- INSTRUCTIONS FOR THE TASK -
Records follow. Copy every line with "metal".

Dataset entries
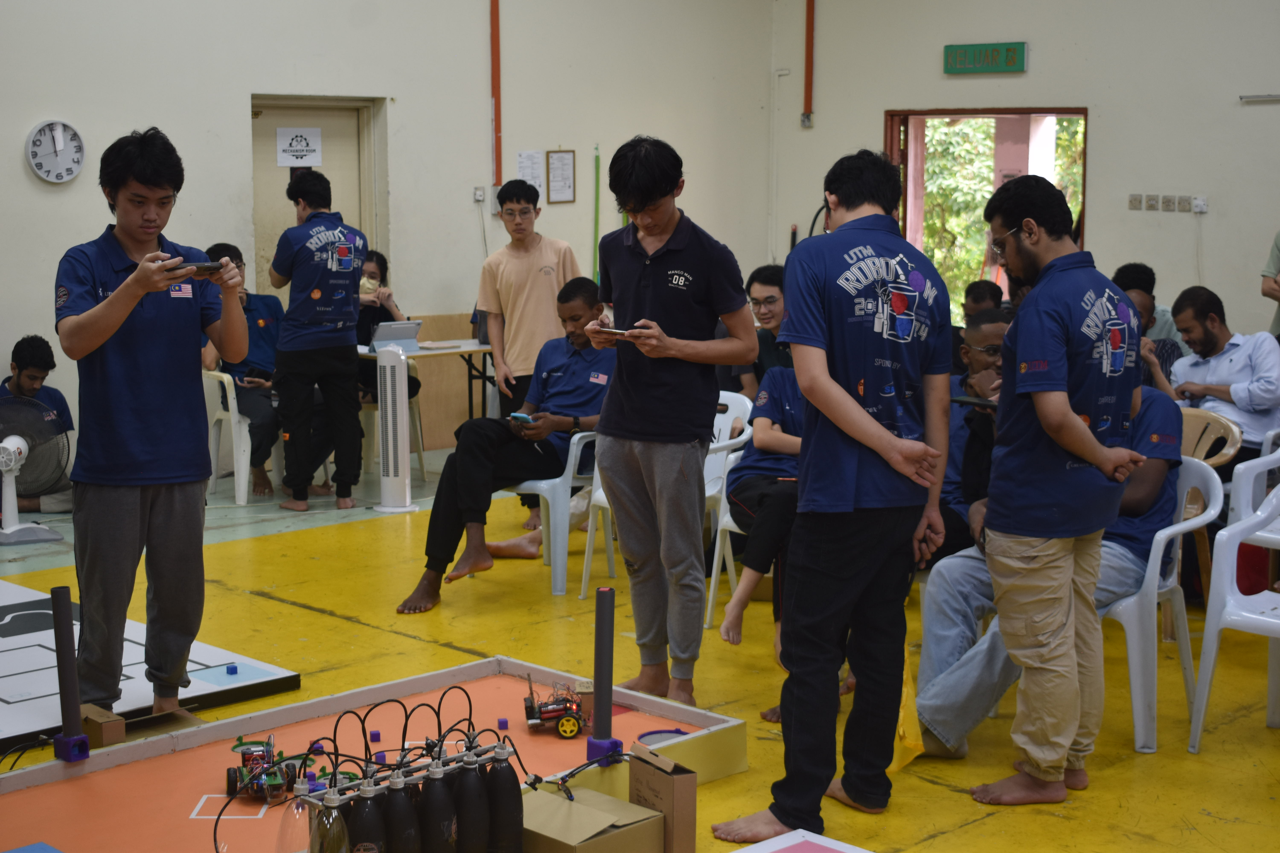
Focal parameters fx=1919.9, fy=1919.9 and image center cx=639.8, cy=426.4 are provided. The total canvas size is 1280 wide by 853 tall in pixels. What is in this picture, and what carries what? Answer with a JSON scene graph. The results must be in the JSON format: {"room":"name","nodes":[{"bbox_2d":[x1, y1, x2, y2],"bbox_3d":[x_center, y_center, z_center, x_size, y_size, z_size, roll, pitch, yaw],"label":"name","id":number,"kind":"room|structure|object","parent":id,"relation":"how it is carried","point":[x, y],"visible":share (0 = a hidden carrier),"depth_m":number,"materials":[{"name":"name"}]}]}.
{"room":"event hall","nodes":[
{"label":"event hall","id":0,"kind":"room"},
{"bbox_2d":[1,0,791,477],"bbox_3d":[-2.882,-1.507,9.445,0.236,3.869,9.296,8,11,44],"label":"left wall","id":1,"kind":"structure","parent":0,"point":[11,143],"depth_m":10.79,"materials":[{"name":"paint"}]},
{"bbox_2d":[26,119,85,183],"bbox_3d":[-2.921,-1.372,9.596,0.047,0.338,0.306,8,11,44],"label":"wall clock","id":2,"kind":"object","parent":1,"relation":"attached to","point":[58,133],"visible":0.99,"depth_m":9.58,"materials":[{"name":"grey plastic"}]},
{"bbox_2d":[248,93,382,303],"bbox_3d":[-1.866,-0.822,11.122,0.171,2.020,0.881,8,11,44],"label":"door","id":3,"kind":"structure","parent":1,"relation":"in","point":[329,170],"depth_m":11.04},
{"bbox_2d":[275,126,322,166],"bbox_3d":[-1.976,-1.609,11.090,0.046,0.234,0.242,8,11,44],"label":"door sign","id":4,"kind":"object","parent":3,"relation":"attached to","point":[291,147],"visible":0.98,"depth_m":11.09,"materials":[{"name":"white paper"}]},
{"bbox_2d":[472,185,485,201],"bbox_3d":[-0.958,-1.377,11.390,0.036,0.104,0.066,8,11,44],"label":"wall socket","id":5,"kind":"object","parent":1,"relation":"attached to","point":[479,197],"visible":0.98,"depth_m":11.39,"materials":[{"name":"white plastic"}]},
{"bbox_2d":[490,0,502,190],"bbox_3d":[-0.886,-2.238,11.732,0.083,1.565,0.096,8,11,44],"label":"red pipe","id":6,"kind":"object","parent":1,"relation":"attached to","point":[494,8],"visible":0.98,"depth_m":11.76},
{"bbox_2d":[516,149,545,195],"bbox_3d":[-0.659,-1.514,11.588,0.033,0.297,0.164,8,11,44],"label":"paper notice","id":7,"kind":"object","parent":1,"relation":"attached to","point":[524,155],"visible":0.88,"depth_m":11.58,"materials":[{"name":"white paper"}]},
{"bbox_2d":[546,149,575,203],"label":"framed notice","id":8,"kind":"object","parent":1,"relation":"attached to","point":[562,160],"visible":0.98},
{"bbox_2d":[591,143,601,281],"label":"green pole","id":9,"kind":"object","parent":1,"relation":"attached to","point":[597,200],"visible":0.79,"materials":[{"name":"green"}]},
{"bbox_2d":[0,425,1279,852],"bbox_3d":[0.203,0.944,5.505,8.603,0.135,9.293,8,11,44],"label":"floor","id":10,"kind":"structure","parent":0,"point":[286,608],"depth_m":6.19,"materials":[{"name":"yellow paint"}]},
{"bbox_2d":[0,395,73,541],"bbox_3d":[-2.751,0.166,8.484,0.486,0.625,0.510,-1,8,-4],"label":"fan","id":11,"kind":"object","parent":10,"relation":"on","point":[11,451],"visible":0.99,"depth_m":8.44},
{"bbox_2d":[0,337,75,515],"bbox_3d":[-2.930,0.020,9.184,0.546,0.884,0.533,-1,8,-5],"label":"man","id":12,"kind":"object","parent":10,"relation":"on","point":[31,371],"visible":0.66,"depth_m":9.16},
{"bbox_2d":[80,705,126,748],"bbox_3d":[-1.384,0.779,4.900,0.143,0.099,0.070,8,11,44],"label":"cardboard box","id":13,"kind":"object","parent":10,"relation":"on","point":[98,725],"visible":0.86,"depth_m":4.85,"materials":[{"name":"brown cardboard"}]},
{"bbox_2d":[0,576,300,753],"bbox_3d":[-2.265,0.747,5.818,1.607,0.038,1.853,8,11,44],"label":"board","id":14,"kind":"object","parent":10,"relation":"on","point":[46,710],"visible":0.77,"depth_m":5.87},
{"bbox_2d":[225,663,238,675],"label":"blue block","id":15,"kind":"object","parent":14,"relation":"on","point":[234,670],"visible":0.98,"depth_m":5.79,"materials":[{"name":"blue plastic"}]},
{"bbox_2d":[54,125,251,711],"bbox_3d":[-1.380,0.017,5.345,0.568,1.592,0.533,8,11,44],"label":"man","id":16,"kind":"object","parent":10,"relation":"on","point":[116,294],"visible":0.99,"depth_m":5.20},
{"bbox_2d":[166,259,223,275],"bbox_3d":[-1.250,-0.444,5.345,0.141,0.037,0.144,8,11,44],"label":"smartphone","id":17,"kind":"object","parent":16,"relation":"in","point":[206,267],"visible":0.84,"depth_m":5.31,"materials":[{"name":"black"}]},
{"bbox_2d":[200,366,284,505],"bbox_3d":[-2.023,0.029,9.869,0.503,0.695,0.502,8,11,44],"label":"plastic chair","id":18,"kind":"object","parent":10,"relation":"on","point":[244,481],"visible":0.55,"depth_m":9.66,"materials":[{"name":"white plastic"}]},
{"bbox_2d":[201,244,283,497],"bbox_3d":[-1.941,-0.286,9.781,0.702,1.226,0.642,8,11,44],"label":"man","id":19,"kind":"object","parent":18,"relation":"on","point":[214,252],"visible":0.56,"depth_m":9.64},
{"bbox_2d":[270,169,367,514],"bbox_3d":[-1.545,-0.388,9.128,0.514,1.576,0.457,8,11,44],"label":"man","id":20,"kind":"object","parent":10,"relation":"on","point":[349,302],"visible":0.99,"depth_m":8.99},
{"bbox_2d":[0,654,746,852],"bbox_3d":[-0.766,0.888,4.441,1.256,0.167,2.034,8,11,44],"label":"platform","id":21,"kind":"object","parent":10,"relation":"on","point":[549,740],"visible":0.71,"depth_m":4.71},
{"bbox_2d":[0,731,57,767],"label":"cable","id":22,"kind":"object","parent":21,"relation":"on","point":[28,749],"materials":[{"name":"black rubber"}]},
{"bbox_2d":[49,584,90,761],"bbox_3d":[-1.409,0.607,4.709,0.081,0.420,0.080,8,11,44],"label":"tube","id":23,"kind":"object","parent":21,"relation":"on","point":[66,725],"visible":0.99,"depth_m":4.69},
{"bbox_2d":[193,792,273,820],"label":"floor marker","id":24,"kind":"object","parent":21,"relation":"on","point":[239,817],"visible":0.83,"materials":[{"name":"white"}]},
{"bbox_2d":[226,732,304,803],"bbox_3d":[-0.872,0.781,4.465,0.175,0.128,0.232,-2,8,-13],"label":"robot","id":25,"kind":"object","parent":21,"relation":"on","point":[229,774],"visible":0.88,"depth_m":4.43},
{"bbox_2d":[275,777,315,852],"bbox_3d":[-0.658,0.756,3.719,0.088,0.171,0.090,8,11,44],"label":"bottle","id":26,"kind":"object","parent":21,"relation":"on","point":[286,847],"visible":0.87,"depth_m":3.69,"materials":[{"name":"clear plastic"}]},
{"bbox_2d":[304,780,350,852],"bbox_3d":[-0.561,0.721,3.412,0.090,0.212,0.090,8,11,44],"label":"bottle","id":27,"kind":"object","parent":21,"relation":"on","point":[311,847],"visible":1,"depth_m":3.38,"materials":[{"name":"clear plastic"}]},
{"bbox_2d":[346,776,389,852],"bbox_3d":[-0.509,0.759,3.557,0.087,0.247,0.086,8,11,44],"label":"bottle","id":28,"kind":"object","parent":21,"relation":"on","point":[369,842],"visible":0.98,"depth_m":3.52,"materials":[{"name":"black plastic"}]},
{"bbox_2d":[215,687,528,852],"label":"black cable","id":29,"kind":"object","parent":21,"relation":"on","point":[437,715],"visible":0.87,"depth_m":4.18,"materials":[{"name":"black plastic"}]},
{"bbox_2d":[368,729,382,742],"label":"block","id":30,"kind":"object","parent":21,"relation":"on","point":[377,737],"visible":0.98,"depth_m":4.81,"materials":[{"name":"plastic"}]},
{"bbox_2d":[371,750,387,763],"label":"block","id":31,"kind":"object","parent":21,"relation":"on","point":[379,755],"visible":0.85,"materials":[{"name":"purple plastic"}]},
{"bbox_2d":[379,768,420,852],"bbox_3d":[-0.467,0.764,3.636,0.088,0.266,0.086,8,11,44],"label":"bottle","id":32,"kind":"object","parent":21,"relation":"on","point":[402,839],"visible":0.99,"depth_m":3.60,"materials":[{"name":"black plastic"}]},
{"bbox_2d":[417,757,458,852],"bbox_3d":[-0.397,0.755,3.718,0.088,0.261,0.085,8,11,44],"label":"black bottle","id":33,"kind":"object","parent":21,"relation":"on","point":[437,822],"visible":0.99,"depth_m":3.68,"materials":[{"name":"black plastic"}]},
{"bbox_2d":[451,749,489,852],"bbox_3d":[-0.344,0.755,3.797,0.090,0.267,0.086,8,11,44],"label":"black bottle","id":34,"kind":"object","parent":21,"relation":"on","point":[474,822],"visible":0.97,"depth_m":3.76,"materials":[{"name":"black plastic"}]},
{"bbox_2d":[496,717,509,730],"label":"block","id":35,"kind":"object","parent":21,"relation":"on","point":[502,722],"visible":0.98,"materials":[{"name":"plastic"}]},
{"bbox_2d":[483,743,522,852],"bbox_3d":[-0.281,0.758,3.854,0.088,0.270,0.084,-4,8,-25],"label":"black bottle","id":36,"kind":"object","parent":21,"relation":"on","point":[512,779],"visible":0.97,"depth_m":3.82,"materials":[{"name":"black plastic"}]},
{"bbox_2d":[522,675,587,738],"bbox_3d":[-0.207,0.704,4.923,0.189,0.147,0.162,-1,8,-10],"label":"toy vehicle","id":37,"kind":"object","parent":21,"relation":"on","point":[544,715],"visible":0.94,"depth_m":4.88,"materials":[{"name":"red"}]},
{"bbox_2d":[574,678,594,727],"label":"wooden block","id":38,"kind":"object","parent":21,"relation":"on","point":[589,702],"visible":0.72,"depth_m":4.80,"materials":[{"name":"brown"}]},
{"bbox_2d":[585,586,622,764],"bbox_3d":[-0.087,0.599,4.602,0.083,0.399,0.084,8,11,44],"label":"tube","id":39,"kind":"object","parent":21,"relation":"on","point":[600,620],"visible":0.99,"depth_m":4.58,"materials":[{"name":"plastic"}]},
{"bbox_2d":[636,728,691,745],"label":"disc","id":40,"kind":"object","parent":21,"relation":"on","point":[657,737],"visible":0.66,"depth_m":4.70,"materials":[{"name":"blue"}]},
{"bbox_2d":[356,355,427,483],"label":"plastic chair","id":41,"kind":"object","parent":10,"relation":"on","point":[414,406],"visible":0.37,"depth_m":10.34,"materials":[{"name":"plastic"}]},
{"bbox_2d":[354,247,420,400],"bbox_3d":[-1.501,-0.490,10.556,0.517,0.893,0.730,-2,8,-17],"label":"woman","id":42,"kind":"object","parent":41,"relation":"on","point":[381,269],"visible":0.27,"depth_m":10.54},
{"bbox_2d":[371,338,418,514],"bbox_3d":[-1.199,-0.006,9.281,0.271,0.833,0.274,1,8,4],"label":"tower fan","id":43,"kind":"object","parent":10,"relation":"on","point":[392,458],"visible":0.99,"depth_m":9.22,"materials":[{"name":"white"}]},
{"bbox_2d":[352,336,496,445],"bbox_3d":[-1.169,-0.080,10.537,0.700,0.711,1.027,8,11,44],"label":"table","id":44,"kind":"object","parent":10,"relation":"on","point":[462,349],"visible":0.45,"depth_m":10.43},
{"bbox_2d":[367,319,423,352],"bbox_3d":[-1.328,-0.487,10.305,0.272,0.157,0.284,8,11,44],"label":"laptop","id":45,"kind":"object","parent":44,"relation":"on","point":[412,329],"visible":0.89,"depth_m":10.26,"materials":[{"name":"silver metal"}]},
{"bbox_2d":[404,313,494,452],"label":"wooden board","id":46,"kind":"object","parent":10,"relation":"on","point":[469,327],"visible":0.51,"depth_m":11.56,"materials":[{"name":"brown wood"}]},
{"bbox_2d":[479,173,583,535],"bbox_3d":[-0.494,-0.336,8.891,0.496,1.604,0.481,8,11,44],"label":"man","id":47,"kind":"object","parent":10,"relation":"on","point":[537,272],"visible":0.86,"depth_m":8.72},
{"bbox_2d":[498,424,605,595],"bbox_3d":[-0.289,0.257,7.707,0.536,0.728,0.558,8,11,44],"label":"plastic chair","id":48,"kind":"object","parent":10,"relation":"on","point":[559,516],"visible":0.47,"depth_m":7.45,"materials":[{"name":"white plastic"}]},
{"bbox_2d":[398,278,615,611],"bbox_3d":[-0.382,0.051,7.356,0.693,1.142,0.948,5,9,33],"label":"man","id":49,"kind":"object","parent":48,"relation":"on","point":[592,299],"visible":0.84,"depth_m":7.22},
{"bbox_2d":[509,411,533,423],"bbox_3d":[-0.451,-0.037,7.367,0.126,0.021,0.087,8,11,44],"label":"smartphone","id":50,"kind":"object","parent":49,"relation":"in","point":[519,416],"visible":0.83,"depth_m":7.34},
{"bbox_2d":[520,782,664,852],"bbox_3d":[-0.146,0.876,3.919,0.267,0.202,0.260,8,11,44],"label":"cardboard box","id":51,"kind":"object","parent":10,"relation":"on","point":[579,807],"visible":0.93,"depth_m":3.85,"materials":[{"name":"cardboard"}]},
{"bbox_2d":[627,743,697,852],"bbox_3d":[0.040,0.828,4.115,0.095,0.251,0.183,-4,9,-27],"label":"cardboard box","id":52,"kind":"object","parent":10,"relation":"on","point":[680,807],"visible":0.95,"depth_m":4.05,"materials":[{"name":"brown cardboard"}]},
{"bbox_2d":[583,134,755,714],"bbox_3d":[0.075,0.007,5.634,0.524,1.641,0.488,8,11,44],"label":"man","id":53,"kind":"object","parent":10,"relation":"on","point":[652,309],"visible":0.99,"depth_m":5.50},
{"bbox_2d":[596,324,636,337],"bbox_3d":[-0.068,-0.279,5.643,0.145,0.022,0.110,8,11,44],"label":"smartphone","id":54,"kind":"object","parent":53,"relation":"in","point":[620,332],"visible":0.83,"depth_m":5.60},
{"bbox_2d":[698,386,755,628],"bbox_3d":[0.544,0.334,7.111,0.520,0.780,0.537,8,11,44],"label":"plastic chair","id":55,"kind":"object","parent":10,"relation":"on","point":[732,404],"visible":0.24,"depth_m":7.11,"materials":[{"name":"white plastic"}]},
{"bbox_2d":[717,351,806,662],"bbox_3d":[0.613,0.200,6.438,0.609,1.071,0.733,4,9,27],"label":"person","id":56,"kind":"object","parent":55,"relation":"on","point":[785,448],"visible":0.34,"depth_m":6.35},
{"bbox_2d":[738,263,790,397],"bbox_3d":[0.640,-0.212,8.268,0.521,0.905,0.512,8,11,44],"label":"man","id":57,"kind":"object","parent":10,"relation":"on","point":[775,309],"visible":0.48,"depth_m":8.16},
{"bbox_2d":[730,828,873,852],"bbox_3d":[0.332,0.983,3.702,0.588,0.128,0.580,8,11,44],"label":"board","id":58,"kind":"object","parent":10,"relation":"on","point":[745,852],"visible":0.98,"depth_m":4.01,"materials":[{"name":"white"}]},
{"bbox_2d":[712,144,957,840],"bbox_3d":[0.489,0.150,4.600,0.513,1.613,0.608,8,11,44],"label":"man","id":59,"kind":"object","parent":10,"relation":"on","point":[827,381],"visible":0.99,"depth_m":4.45},
{"bbox_2d":[888,641,924,772],"bbox_3d":[0.688,0.742,5.168,0.148,0.361,0.201,-5,9,-31],"label":"yellow bag","id":60,"kind":"object","parent":10,"relation":"on","point":[900,732],"visible":0.42,"depth_m":5.13,"materials":[{"name":"yellow"}]},
{"bbox_2d":[937,310,1007,560],"bbox_3d":[1.129,0.130,6.210,0.575,0.953,0.593,8,11,44],"label":"man","id":61,"kind":"object","parent":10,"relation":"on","point":[978,334],"visible":0.31,"depth_m":6.12},
{"bbox_2d":[962,278,1005,318],"bbox_3d":[1.785,-0.275,9.853,0.518,0.877,0.526,8,11,44],"label":"person","id":62,"kind":"object","parent":10,"relation":"on","point":[980,294],"visible":0.3,"depth_m":9.84},
{"bbox_2d":[964,180,1167,802],"bbox_3d":[1.068,0.154,4.848,0.528,1.536,0.549,-3,8,-24],"label":"man","id":63,"kind":"object","parent":10,"relation":"on","point":[1070,424],"visible":0.98,"depth_m":4.72},
{"bbox_2d":[1111,264,1183,387],"bbox_3d":[2.114,-0.237,8.295,0.497,0.867,0.569,5,9,30],"label":"man","id":64,"kind":"object","parent":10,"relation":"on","point":[1141,272],"visible":0.25,"depth_m":8.19},
{"bbox_2d":[1097,454,1225,755],"bbox_3d":[1.379,0.485,5.585,0.550,0.776,0.532,8,11,44],"label":"plastic chair","id":65,"kind":"object","parent":10,"relation":"on","point":[1138,722],"visible":0.45,"depth_m":5.39,"materials":[{"name":"white plastic"}]},
{"bbox_2d":[909,371,1193,757],"bbox_3d":[1.176,0.358,5.331,0.668,1.021,0.701,8,11,44],"label":"man","id":66,"kind":"object","parent":65,"relation":"on","point":[1153,404],"visible":0.33,"depth_m":5.25},
{"bbox_2d":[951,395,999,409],"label":"phone","id":67,"kind":"object","parent":66,"relation":"in","point":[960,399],"visible":0.69,"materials":[{"name":"black"}]},
{"bbox_2d":[1173,410,1242,609],"bbox_3d":[1.848,0.356,6.866,0.527,0.773,0.506,8,11,44],"label":"plastic chair","id":68,"kind":"object","parent":10,"relation":"on","point":[1213,421],"visible":0.26,"depth_m":6.81,"materials":[{"name":"beige plastic"}]},
{"bbox_2d":[1162,286,1279,466],"bbox_3d":[2.300,-0.091,7.525,0.495,0.885,0.604,-4,9,-27],"label":"man","id":69,"kind":"object","parent":68,"relation":"on","point":[1231,359],"visible":0.74,"depth_m":7.38},
{"bbox_2d":[1186,467,1279,751],"bbox_3d":[1.888,0.529,5.341,0.525,0.774,0.533,8,11,44],"label":"plastic chair","id":70,"kind":"object","parent":10,"relation":"on","point":[1208,680],"visible":1,"depth_m":5.36,"materials":[{"name":"white plastic"}]},
{"bbox_2d":[1225,434,1279,545],"bbox_3d":[2.309,0.405,6.508,0.535,0.754,0.539,8,11,44],"label":"plastic chair","id":71,"kind":"object","parent":10,"relation":"on","point":[1243,483],"visible":0.61,"depth_m":6.49,"materials":[{"name":"white plastic"}]},
{"bbox_2d":[1260,230,1279,337],"bbox_3d":[3.329,-0.496,9.343,0.533,1.542,0.644,-1,8,-8],"label":"person","id":72,"kind":"object","parent":10,"relation":"on","point":[1278,319],"visible":0.59,"depth_m":9.39},
{"bbox_2d":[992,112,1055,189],"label":"pillar","id":73,"kind":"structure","parent":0,"point":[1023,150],"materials":[{"name":"pink paint"}]},
{"bbox_2d":[777,0,1279,349],"bbox_3d":[4.166,-1.583,10.142,8.101,3.834,0.246,8,11,44],"label":"right wall","id":74,"kind":"structure","parent":0,"point":[1093,225],"depth_m":11.45,"materials":[{"name":"paint"}]},
{"bbox_2d":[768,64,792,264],"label":"conduit pipe","id":75,"kind":"object","parent":74,"relation":"attached to","point":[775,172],"visible":0.97,"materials":[{"name":"white plastic"}]},
{"bbox_2d":[802,0,815,126],"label":"red pipe","id":76,"kind":"object","parent":74,"relation":"attached to","point":[810,8],"visible":0.99,"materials":[{"name":"red metal"}]},
{"bbox_2d":[942,41,1028,74],"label":"exit sign","id":77,"kind":"object","parent":74,"relation":"attached to","point":[1013,56],"visible":0.98,"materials":[{"name":"green plastic"}]},
{"bbox_2d":[885,107,1087,323],"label":"doorway","id":78,"kind":"structure","parent":74,"relation":"in","point":[1063,113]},
{"bbox_2d":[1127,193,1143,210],"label":"wall socket","id":79,"kind":"object","parent":74,"relation":"attached to","point":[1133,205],"visible":0.97,"depth_m":11.87,"materials":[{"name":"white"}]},
{"bbox_2d":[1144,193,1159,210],"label":"wall socket","id":80,"kind":"object","parent":74,"relation":"attached to","point":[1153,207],"visible":0.95,"depth_m":11.30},
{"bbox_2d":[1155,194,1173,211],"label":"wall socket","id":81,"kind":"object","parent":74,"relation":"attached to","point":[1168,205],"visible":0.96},
{"bbox_2d":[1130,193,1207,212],"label":"wall socket","id":82,"kind":"object","parent":74,"relation":"attached to","point":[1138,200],"visible":0.97,"depth_m":11.47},
{"bbox_2d":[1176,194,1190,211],"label":"wall socket","id":83,"kind":"object","parent":74,"relation":"attached to","point":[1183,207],"visible":0.97,"depth_m":11.11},
{"bbox_2d":[1191,195,1208,213],"bbox_3d":[3.160,-1.254,10.840,0.083,0.105,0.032,8,11,44],"label":"wall socket","id":84,"kind":"object","parent":74,"relation":"attached to","point":[1198,202],"visible":0.99,"depth_m":10.84,"materials":[{"name":"white plastic"}]},
{"bbox_2d":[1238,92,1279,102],"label":"wall light","id":85,"kind":"object","parent":74,"relation":"attached to","point":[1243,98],"visible":0.99,"depth_m":10.76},
{"label":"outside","id":86,"kind":"structure","parent":0,"visible":0},
{"label":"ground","id":87,"kind":"structure","parent":86,"visible":0},
{"bbox_2d":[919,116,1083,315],"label":"tree","id":88,"kind":"object","parent":87,"relation":"on","point":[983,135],"visible":0.13,"materials":[{"name":"green plant"}]}
]}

- WRITTEN SOLUTION -
{"bbox_2d":[367,319,423,352],"bbox_3d":[-1.328,-0.487,10.305,0.272,0.157,0.284,8,11,44],"label":"laptop","id":45,"kind":"object","parent":44,"relation":"on","point":[412,329],"visible":0.89,"depth_m":10.26,"materials":[{"name":"silver metal"}]},
{"bbox_2d":[802,0,815,126],"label":"red pipe","id":76,"kind":"object","parent":74,"relation":"attached to","point":[810,8],"visible":0.99,"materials":[{"name":"red metal"}]},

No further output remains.